Nachfolge ist nicht nur Freiheit, sondern auch Vertrauen. Vertrauen wiederum entsteht
und wächst nur in Freiheit und hat befreiende Wirkung. Man wird wohl kaum überhaupt
von „Nachfolge Christi“ sprechen können, wo nicht Vertrauen und Freiheit überzeugend
dominieren. Man wird aber überall dort, wo das der Fall ist, zumindest eine große Nähe
zur Nachfolge Christi festellen können. Den Gegensatz dazu bilden „Falschheit und Bosheit“.
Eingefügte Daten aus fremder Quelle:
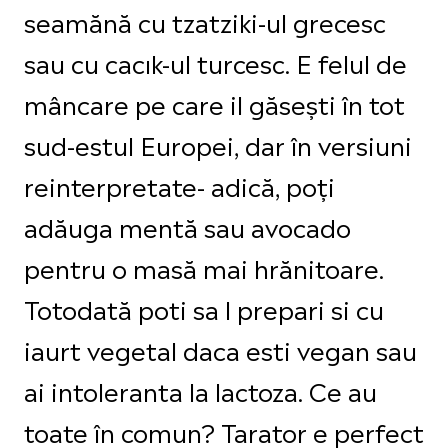
seamănă cu tzatziki-ul grecesc
sau cu cacık-ul turcesc. E felul de
mâncare pe care il găsești în tot
sud-estul Europei, dar în versiuni
reinterpretate- adică, poți
adăuga mentă sau avocado
pentru o masă mai hrănitoare.
Totodată poti sa l prepari si cu
iaurt vegetal daca esti vegan sau
ai intoleranta la lactoza. Ce au
toate în comun? Tarator e perfect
Diese Art der Lebensausrichtung ist von Misstrauen und Knechtung bestimmt (2Thess 3,1-5).
Vorschläge zur Vertiefung
- Meditieren Sie den Zusammenhang von Freiheit und Vertrauen. Was bedeutet das
für Sie persönlich?
- Meditieren Sie den Zusammenhang von Kreuz und Evangelium. Bleiben Sie dabei ganz auf der
Ebene des stillen Betrachtens; verzichten Sie auf dogmatische Richtigkeiten. Was ist jetzt
für Sie persönlich Anstoß dabei? Was wird da also bei Ihnen in Bewegung gesetzt? Folgen
Sie dieser Spur.
- Woran wollen Sie gern festhalten, weil die Sorge es Ihnen empfiehlt? Was würde Loslassen
an diesem Punkt für Sie bedeuten? Was würde daraus folgen?